Quer ouvir, seu filho da puta?
– Oh,
sim, sim, baby!
– Bem,
além de assobiar Dixie com o cu, traduzi três de seus livros:
poemas: Os Piolhos da Danação; contos: Sonhos da Fossa; e seu
romance, Incêndio na Estação Central.
– Fico
te devendo meu ovo esquerdo, Karl.
– Legal,
mande por via aérea. Mas, baby, tem mais...
– Conta
tudo pra mim.
– Bem,
a gente teve uma feira do livro aqui no mês passado, e eu me
encontrei com os seis maiores editores da Alemanha. E, deixe-me
contar-lhe, eles estão na maior tesão pelo teu corpo.
– Meu
corpo?
– O
corpo da sua obra, você sabe. Sacou?
– Saquei,
baby.
– Pus
os seis grandes editores num quarto de hotel, servi cerveja, vinho,
queijo e castanhas. Depois mandei fazerem lances pelo adiantamento
sobre os três livros. Eles apenas sorriram e atacaram a bebida.
Botei aqueles babacas na palma de sua mão. Contei umas piadas para
relaxar o ambiente, e aí começou o leilão. Bem, pra resumir,
Krumph deu o lance maior. Fiz o filho da puta assinar um contrato.

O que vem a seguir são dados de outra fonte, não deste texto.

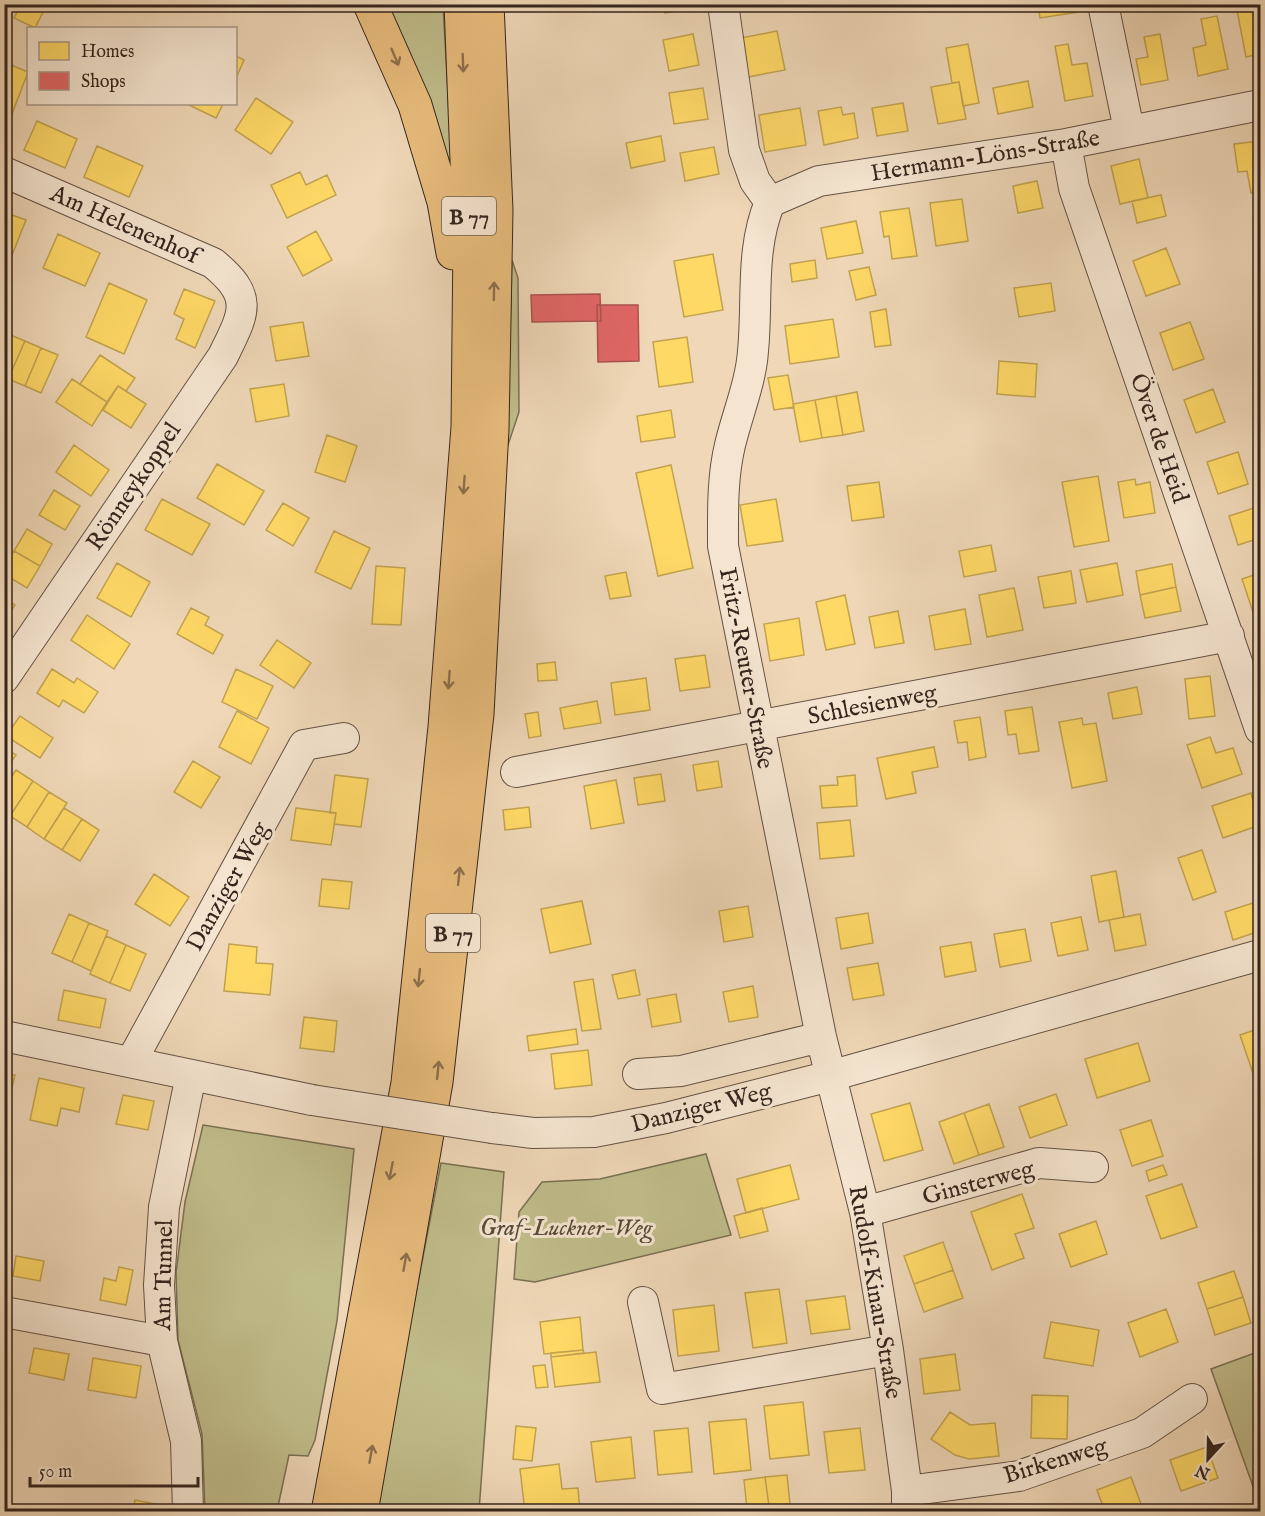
<svg xmlns="http://www.w3.org/2000/svg" width="1265" height="1516" viewBox="0 0 1265 1516" font-family="'IM FELL English',serif">
  <style>
    .green { fill: #c0bc8a; stroke: #7a7054; stroke-width: 1.5 }
    .homes { fill: #ffd966; stroke: #c2a350; stroke-width: 1.5 }
    .shops { fill: #e06666; stroke: #ad5250; stroke-width: 1.5 }
    .lines { fill: none; stroke-linecap: round; stroke-linejoin: round }
    .minor-casing { stroke: #645244; stroke-width: 32 }
    .highway-casing { stroke: #35251e; stroke-width: 35 }
    .minor { stroke: #f5e5d0; stroke-width: 30 }
    .highway { stroke: #e8bc7c; stroke-width: 33 }
    .minor-bridge-casing { stroke: #645244; stroke-width: 32; stroke-linecap: butt }
    .minor-bridge { stroke: #f5e5d0; stroke-width: 30 }
    .oneway { stroke: #8e704d }
    .labels { text-anchor: middle; stroke-width: 6; stroke-linejoin: round; paint-order: stroke }
    .shield { fill: #f5e5d0; stroke: #6f5f53; stroke-width: 1.5 }
    .shield-label { font-size: 22px; font-weight: bold; fill: #35251e }
    .street-label { font-size: 24px; fill: #35251e; stroke: #f5e5d0 }
    .park-label { font-size: 24px; font-style: italic; fill: #584b39; stroke: #f5e5d0 }
  </style>
  <rect width="100%" height="100%" fill="#efd7b7"/>
  <filter id="stains"><feTurbulence type="fractalNoise" baseFrequency=".00333" numOctaves="4"/><feColorMatrix values="0 0 0 0 .2 0 0 0 0 .09 0 0 0 0 .02 0 0 0 .5 -.17"/></filter>
  <radialGradient id="worn" r=".72"><stop offset=".6" stop-color="#630" stop-opacity="0"/><stop offset="1" stop-color="#630" stop-opacity=".3"/></radialGradient>
  <!-- green -->
  <path class="green" d="M381,5H443L454,200Z
    M512,260L518,278L519,412L507,448Z
    M203,1125L354,1149L337,1321L315,1440L308,1456L289,1455L277,1511H205L202,1434L178,1340L176,1273L185,1202Z
    M706,1154L731,1235L535,1282L514,1279L519,1212L542,1182L600,1179Z
    M441,1163L504,1172L479,1511L374,1512Z
    M1260,1351V1487L1254,1489L1211,1369Z"/>
  <!-- homes -->
  <path class="homes" d="M21,4H47L35,28L14,18Z
    M663,4H689V9L665,13Z
    M1038,4H1077L1078,12L1040,18Z
    M1260,4V54L1246,57L1236,5Z
    M1217,16L1228,69L1198,76L1193,48L1206,45L1201,19Z
    M777,31L785,70L748,77L741,38Z
    M693,34L699,65L669,71L663,40Z
    M1160,34L1168,80L1141,85L1136,59L1148,57L1144,37Z
    M968,44L979,103L963,106L959,82L952,83L946,48Z
    M1068,44L1072,65L1087,63L1093,96L1065,101L1055,46Z
    M236,56L244,60L236,78Z
    M4,62L28,72L7,127L4,126Z
    M1028,81L1033,107L998,114L993,88Z
    M959,82L966,119L938,124L931,87Z
    M703,88L708,119L674,124L669,93Z
    M256,98L293,122L271,154L235,130Z
    M903,103L908,131L877,136L872,108Z
    M187,104H223L216,118Z
    M841,107L843,115L854,113L858,138L824,145L818,111Z
    M800,108L806,145L765,152L759,115Z
    M37,121L77,139L65,168L24,150Z
    M661,136L665,161L631,168L626,143Z
    M1260,141V192L1251,193L1247,171L1238,172L1234,144Z
    M97,146L143,166L129,197L84,177Z
    M714,147L719,174L685,181L680,153Z
    M1139,159L1148,198L1120,204L1111,166Z
    M300,172L306,185L327,175L336,195L287,218L271,185Z
    M1037,181L1043,208L1018,213L1013,186Z
    M1161,195L1166,216L1137,223L1132,201Z
    M962,199L968,241L936,246L930,203Z
    M909,208L917,256L892,259L889,236L884,237L880,212Z
    M4,212L26,220L12,255L4,252Z
    M856,221L863,253L827,259L821,228Z
    M316,231L332,260L303,276L287,247Z
    M58,234L100,253L85,286L43,268Z
    M1166,248L1180,284L1146,296L1133,261Z
    M713,254L723,310L684,317L674,261Z
    M815,260L817,278L792,282L790,264Z
    M869,267L876,295L856,300L849,271Z
    M109,283L147,300L124,354L86,337Z
    M1051,283L1055,311L1019,317L1014,288Z
    M184,289L215,301L195,348L176,339L184,319L174,314Z
    M886,309L891,345L875,347L870,312Z
    M833,319L839,357L790,364L785,326Z
    M303,322L309,356L276,361L270,327Z
    M1190,322L1204,359L1173,370L1160,333Z
    M8,334L25,341L8,379L4,377V343Z
    M687,337L693,382L659,387L653,342Z
    M25,341L41,348L25,386L8,379Z
    M41,348L58,355L41,393L25,386Z
    M100,355L135,378L126,391L118,386L107,402L80,384Z
    M999,361L1037,364L1035,397L997,394Z
    M788,375L794,407L774,410L768,378Z
    M72,379L107,402L92,426L56,402Z
    M284,384L289,416L256,422L250,389Z
    M118,386L146,404L131,428L103,410Z
    M1213,389L1225,422L1196,433L1184,400Z
    M857,392L864,431L843,435L836,396Z
    M836,396L843,435L822,438L815,400Z
    M815,400L822,438L800,442L793,404Z
    M671,410L675,437L641,442L637,416Z
    M327,435L357,446L345,482L315,472Z
    M74,445L109,470L91,496L56,472Z
    M1238,452L1248,484L1218,494L1207,462Z
    M217,464L264,491L244,525L197,498Z
    M671,465L693,568L658,576L636,473Z
    M1098,476L1109,541L1074,547L1062,482Z
    M1135,479L1136,485L1150,482L1155,513L1124,518L1118,482Z
    M879,482L884,517L852,521L847,486Z
    M54,490L80,506L65,530L39,515Z
    M162,499L210,524L192,555L145,530Z
    M776,499L783,541L747,546L740,505Z
    M283,503L309,518L293,546L266,530Z
    M1254,508L1260,527V538L1238,545L1229,516Z
    M27,529L52,544L40,566L14,551Z
    M334,531L370,548L351,589L315,572Z
    M991,545L996,571L964,577L959,551Z
    M14,551L40,566L27,588L4,574V567Z
    M117,563L150,582L131,617L97,598Z
    M1117,563L1123,595L1087,602L1080,570Z
    M1172,564L1176,587L1140,595L1136,571Z
    M376,566L405,568L401,625L372,624Z
    M1071,571L1076,603L1044,608L1038,577Z
    M626,572L631,596L610,599L605,576Z
    M1260,573V623L1257,624L1242,579Z
    M1176,587L1181,611L1145,618L1140,595Z
    M1014,588L1023,630L987,637L979,595Z
    M845,595L855,644L826,650L816,602Z
    M4,599L15,605L4,621Z
    M191,608L209,617L205,625L223,635L213,654L177,634Z
    M965,609L971,644L935,650L929,616Z
    M898,611L904,643L875,648L869,617Z
    M87,615L130,644L114,669L71,640Z
    M799,618L804,655L770,661L764,624Z
    M277,640L311,663L294,688L260,665Z
    M705,655L710,687L680,691L675,659Z
    M555,662L557,680L538,681L537,664Z
    M52,669L74,683L77,678L98,692L84,713L63,700L59,707L37,693Z
    M236,669L273,686L257,719L222,702Z
    M1210,676L1215,716L1189,719L1185,679Z
    M646,678L650,710L615,715L611,683Z
    M1137,687L1142,714L1113,719L1108,693Z
    M597,701L601,723L564,729L560,708Z
    M1032,707L1039,751L1019,754L1016,734L1008,735L1005,711Z
    M237,711L269,728L251,764L219,747Z
    M538,712L541,736L529,738L525,714Z
    M20,716L53,738L40,758L6,736Z
    M980,717L986,757L969,760L967,742L958,743L954,721Z
    M1082,718L1083,725L1096,723L1107,781L1072,788L1059,722Z
    M1210,737L1216,753L1233,748L1242,774L1202,788L1187,745Z
    M4,747L16,755L4,772Z
    M934,747L938,767L912,772L916,793L886,799L877,758Z
    M193,761L220,777L201,808L174,792Z
    M718,761L722,787L697,791L693,765Z
    M16,770L33,781L10,816L4,813V788Z
    M661,774L665,801L638,805L634,778Z
    M335,775L368,779L361,827L334,824L336,813H330Z
    M855,775L857,806L822,808L820,786L838,785L837,777Z
    M616,780L624,823L591,829L584,786Z
    M33,781L49,792L27,827L10,816Z
    M49,792L67,803L44,839L27,827Z
    M1251,793L1260,825L1223,838L1212,806Z
    M529,807L531,827L505,830L503,810Z
    M64,808L82,819L62,850L44,839Z
    M296,808L336,813L331,845L291,840Z
    M82,819L99,830L80,861L62,850Z
    M850,820L854,856L820,859L817,823Z
    M1202,850L1216,892L1193,900L1178,858Z
    M1116,871L1124,917L1099,922L1091,876Z
    M154,874L189,897L170,926L135,904Z
    M322,879L352,882L349,909L319,906Z
    M582,901L591,944L550,953L541,909Z
    M1259,901L1260,931L1233,940L1225,912Z
    M748,906L753,937L724,942L719,911Z
    M868,913L873,943L841,949L836,918Z
    M69,914L89,923L72,962L52,953Z
    M1140,914L1146,945L1115,951L1109,920Z
    M1081,917L1088,950L1058,956L1051,923Z
    M89,923L108,931L91,971L72,962Z
    M1025,929L1031,961L1000,967L994,934Z
    M106,936L126,945L110,983L90,974Z
    M971,942L976,971L945,977L940,947Z
    M229,944L257,947L256,963L273,964L270,995L224,991Z
    M126,945L146,954L130,991L110,983Z
    M878,963L884,995L853,1000L847,968Z
    M635,970L640,995L618,999L612,975Z
    M593,979L601,1029L582,1031L574,982Z
    M753,986L758,1017L729,1022L723,992Z
    M64,990L106,999L100,1028L58,1020Z
    M676,994L681,1022L652,1027L647,999Z
    M304,1017L337,1021L334,1052L300,1048Z
    M1260,1028V1094L1240,1035Z
    M576,1029L578,1044L529,1051L527,1036Z
    M1138,1043L1150,1081L1097,1098L1085,1059Z
    M588,1050L592,1085L555,1089L551,1054Z
    M4,1073L15,1075L9,1101L4,1100Z
    M39,1078L84,1088L79,1112L61,1108L57,1126L30,1120Z
    M1056,1094L1067,1125L1030,1138L1019,1107Z
    M123,1095L154,1101L148,1130L116,1124Z
    M910,1103L923,1150L884,1161L871,1114Z
    M989,1104L1004,1147L979,1155L964,1113Z
    M964,1113L979,1155L954,1164L939,1122Z
    M1151,1120L1163,1156L1132,1166L1120,1130Z
    M790,1165L799,1199L746,1213L737,1179Z
    M1163,1165L1167,1175L1149,1181L1146,1171Z
    M1182,1184L1197,1227L1161,1239L1146,1196Z
    M1022,1194L1034,1228L1015,1234L1024,1258L992,1270L971,1212Z
    M762,1208L768,1231L740,1238L734,1216Z
    M1096,1221L1107,1254L1071,1267L1059,1234Z
    M943,1242L953,1270L914,1284L904,1256Z
    M16,1256L44,1261L40,1281L13,1276Z
    M119,1267L133,1270L126,1305L100,1300L104,1278L116,1281Z
    M953,1270L963,1298L924,1312L914,1284Z
    M1234,1271L1243,1297L1207,1309L1198,1283Z
    M779,1289L787,1343L753,1348L745,1293Z
    M845,1296L850,1329L811,1334L806,1301Z
    M1243,1297L1251,1323L1215,1335L1207,1309Z
    M714,1305L719,1351L678,1356L673,1310Z
    M1166,1309L1178,1342L1140,1357L1128,1323Z
    M580,1317L583,1350L544,1354L540,1322Z
    M1051,1322L1099,1330L1093,1366L1044,1358Z
    M34,1348L69,1354L64,1380L29,1373Z
    M583,1350L584,1353L551,1357V1353Z
    M596,1352L600,1382L555,1387L551,1357Z
    M955,1354L960,1390L924,1394L920,1359Z
    M93,1358L141,1366L136,1398L88,1390Z
    M545,1365L548,1387L536,1388L533,1366Z
    M1032,1395L1068,1396L1067,1439L1031,1438Z
    M803,1402L809,1455L770,1459L764,1406Z
    M950,1412L970,1425L995,1423L999,1456L969,1459L955,1455L931,1439Z
    M746,1419L751,1470L714,1474L709,1422Z
    M516,1426L536,1428L532,1461L513,1459Z
    M688,1428L692,1472L658,1475L654,1431Z
    M860,1428L865,1470L829,1473L824,1432Z
    M631,1437L635,1478L596,1482L591,1442Z
    M1207,1447L1218,1478L1181,1491L1170,1460Z
    M559,1464L562,1489L578,1488L580,1512H525L520,1469Z
    M787,1475L790,1504L769,1506L765,1477Z
    M765,1477L769,1506L747,1509L744,1480Z
    M1131,1477L1144,1512H1105L1097,1490Z
    M135,1500L166,1506L165,1512H133Z
    M1067,1504L1069,1512H1039Z"/>
  <!-- shops -->
  <path class="shops" d="M600,294L601,321L532,322L531,295Z
    M597,305H638L639,361L598,362Z"/>
  <g class="lines">
    <!-- minor casing -->
    <g class="minor-casing">
      <path id="minor" d="M723,4L744,150L755,181L770,202
        M1103,4L1129,130
        M1066,144L1074,188L1260,729
        M4,172L213,263C255,297 244,313 223,356L4,678
        M516,772L1229,636
        M4,1036L312,1100
        M131,1062L304,745L344,738
        M638,1074L681,1071L821,1037
        M492,1128L533,1133L594,1132L666,1118L830,1076L1260,955
        M865,1212L1039,1163L1093,1167
        M643,1302L662,1389L888,1350
        M4,1312L162,1341
        M907,1491L1019,1476L1142,1433L1192,1399
        M188,1512L186,1441L162,1341L159,1285L164,1207L191,1075
        M907,1512V1491L888,1350L865,1212L821,1037L723,546C723,512 722,478 730,445C737,415 751,382 753,351C758,300 750,250 770,202L819,181L1066,144L1260,105"/>
    </g>
    <!-- highway casing -->
    <g class="highway-casing">
      <path id="highway" d="M370,4L415,105L444,202L453,253
        M328,1512L408,1083L445,727L468,427L470,238L461,4
        M361,1512L436,1082L477,714L492,429L496,210L487,4"/>
    </g>
    <!-- minor -->
    <use href="#minor" class="minor"/>
    <!-- highway -->
    <use href="#highway" class="highway"/>
    <!-- minor-bridge casing -->
    <g class="minor-bridge-casing">
      <path id="minor-bridge" d="M312,1100L492,1128"/>
    </g>
    <!-- minor-bridge -->
    <use href="#minor-bridge" class="minor-bridge"/>
  </g>
  <!-- one-way arrows -->
  <defs><path id="oneway-shaft" d="M-6 0H5M1.5-3L5.5 0L1.5 3" fill="none" stroke-width="1.6" stroke-linecap="round" stroke-linejoin="round" transform="scale(1.5)"/></defs>
  <g class="oneway">
    <use href="#oneway-shaft" transform="translate(395 57) rotate(67)"/>
    <use href="#oneway-shaft" transform="translate(463 63) rotate(88)"/>
    <use href="#oneway-shaft" transform="translate(494 291) rotate(-89)"/>
    <use href="#oneway-shaft" transform="translate(464 485) rotate(94)"/>
    <use href="#oneway-shaft" transform="translate(449 680) rotate(94)"/>
    <use href="#oneway-shaft" transform="translate(459 876) rotate(-84)"/>
    <use href="#oneway-shaft" transform="translate(419 978) rotate(96)"/>
    <use href="#oneway-shaft" transform="translate(438 1070) rotate(-84)"/>
    <use href="#oneway-shaft" transform="translate(391 1171) rotate(101)"/>
    <use href="#oneway-shaft" transform="translate(405 1262) rotate(-80)"/>
    <use href="#oneway-shaft" transform="translate(371 1454) rotate(-80)"/>
  </g>
  <g class="labels">
    <!-- shield labels -->
    <g class="shield">
      <rect x="442" y="197" width="54" height="38" rx="4.5"/>
      <rect x="426" y="914" width="54" height="38" rx="4.5"/>
    </g>
    <g class="shield-label">
      <text x="469" y="224">B 77</text>
      <text x="453" y="941">B 77</text>
    </g>
    <!-- street labels -->
    <g class="street-label">
      <text transform="translate(985 155) rotate(-9)" y="8">Hermann-Löns-Straße</text>
      <text transform="translate(125 224) rotate(24)" y="8">Am Helenenhof</text>
      <text transform="translate(1160 438) rotate(71)" y="8">Över de Heid</text>
      <text transform="translate(133 486) rotate(-56)" y="8">Rönneykoppel</text>
      <text transform="translate(747 668) rotate(79)" y="8">Fritz-Reuter-Straße</text>
      <text transform="translate(872 704) rotate(-11)" y="8">Schlesienweg</text>
      <text transform="translate(227 886) rotate(-61)" y="8">Danziger Weg</text>
      <text transform="translate(701 1107) rotate(-14)" y="8">Danziger Weg</text>
      <text transform="translate(978 1182) rotate(-15)" y="8">Ginsterweg</text>
      <text transform="translate(163 1275) rotate(-89)" y="8">Am Tunnel</text>
      <text transform="translate(876 1292) rotate(80)" y="8">Rudolf-Kinau-Straße</text>
      <text transform="translate(1055 1460) rotate(-17)" y="8">Birkenweg</text>
    </g>
    <!-- park labels -->
    <g class="park-label">
      <text x="566" y="1235">Graf-Luckner-Weg</text>
    </g>
  </g>
  <!-- margin -->
  <rect width="1265" height="1516" fill="none" stroke="#efd7b7" stroke-width="24"/>
  <rect x="6" y="6" width="1253" height="1504" fill="none" stroke="#35251e" stroke-width="3"/>
  <rect x="12" y="12" width="1241" height="1492" fill="none" stroke="#35251e" stroke-width="1.5"/>
  <!-- legend -->
  <rect x="27" y="27" width="210" height="78" fill="#f5e5d0" stroke="#a89889" stroke-width="1.5"/>
  <rect x="39" y="42" width="30" height="18" fill="#ffd966" stroke="#a89889" stroke-width="1.5"/>
  <text x="81" y="57" font-size="18" fill="#35251e">Homes</text>
  <rect x="39" y="72" width="30" height="18" fill="#e06666" stroke="#a89889" stroke-width="1.5"/>
  <text x="81" y="87" font-size="18" fill="#35251e">Shops</text>
  <!-- north arrow -->
  <g transform="translate(1208 1459) rotate(202)" stroke="#f5e5d0" stroke-width="4.5" paint-order="stroke">
  <path d="M0-4.5L10 22L0 15L-10 22Z" fill="#35251e"/>
  <text y="-9" font-size="16" font-weight="bold" text-anchor="middle" fill="#35251e">N</text>
  </g>
  <!-- scale -->
  <path d="M30 1477v9h168v-9" fill="none" stroke="#35251e" stroke-width="3"/>
  <text x="39" y="1477" font-size="18" fill="#35251e" stroke="#f5e5d0" stroke-width="4.5" paint-order="stroke">50 m</text>
  <rect width="100%" height="100%" filter="url(#stains)"/>
  <rect width="100%" height="100%" fill="url(#worn)"/>
</svg>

Aí, tomamos uma juntos. Todos nós babacas enchemos a cara,
especialmente Krumph. Portanto, faturamos essa. Estamos dentro.
– Você
é do caralho, Karl. Qual é minha parte?
– Baby,
deve chegar a uns 35 mil paus. Mando a você por telex dentro de uma
semana.
– Cara,
ó, cara, isso é mesmo do caralho!
– Melhor
do que soprar vidro, seu filho da puta.
– E
como, baby. Escuta, Karl, já ouviu esta? Qual é a diferença entre
o cu de uma galinha e o de um coelho?
– Não
sei, qual é?
– Pergunte
ao Joãozinho.
– Saquei.
É o máximo.
Com
isso, encerrou-se a nossa conversa.
Num
período de uma hora, eu estava 45 mil dólares mais rico. Trinta
anos de fome e rejeição começavam a se mexer.
Voltei
à máquina de escrever, me servi uma grande dose, emborquei, servi
outra. Peguei três quartos de um charuto rançoso, acendi-o. A
Quinta de Shostakovitch tocava no rádio. Bati na máquina:
O
garçom, Luke, curva-se sobre o balcão, olhando o rapaz.
LUKE
Escuta,
você fica dia e noite aí neste lugar. Só faz se sentar aí e mamar
bebida.
RAPAZ
É.
LUKE
Legal,
escuta, não quero ofender você nem nada, mas talvez essa merda não
leve a parte alguma.
RAPAZ
Tá
tudo bem, Luke, não se preocupe comigo. Só sirva.
LUKE
Claro,
garoto. Mas não tem outra parte de você mesmo em algum lugar?
RAPAZ
Ei,
Luke, já ouviu esta? Qual é a diferença entre o cu de uma galinha
e o cu de um coelho?
LUKE
Não
me venha com piadas, cara. Quero saber: não tem outra parte de você
em algum lugar?
RAPAZ
Bem,
merda. Acho que eu estava na sexta série. A professora pediu pra
gente que escrevesse alguma coisa sobre a mais emocionante
experiência que já tinha tido. E não me refiro à mudança pra
Denver.
LUKE
Ééé.
RAPAZ
De
qualquer modo, escrevi sobre uma rã que encontrei no jardim, com uma
das pernas presa numa cerca de arame. Não podia se soltar. Eu tirei
a perna dela da cerca, mas mesmo assim ela não podia se mover.
LUKE
(bocejando)
Ééé?
RAPAZ
Por
isso eu peguei ela no colo e conversei com ela. Disse que eu também
estava preso, que minha vida também tinha ficado presa em alguma
coisa. Conversei com ela durante um longo tempo. Finalmente, a rã
saltou do meu colo e saiu saltando pela grama afora, e desapareceu
num matagal. E eu disse a mim mesmo que ela era a primeira coisa de
que eu já sentira saudade em minha vida.
LUKE
É.
E daí?
RAPAZ
Bem,
eu achei que um dia poderia ser um escritor.
LUKE
(curvando-se para a frente)
Garoto,
você é maluco!
Decidi
que já era muito argumento escrito por uma noite. Fiquei apenas
sentado à máquina de escrever, ouvindo a música do rádio. Não me
lembro de ter ido para a cama. Mas de manhã estava lá.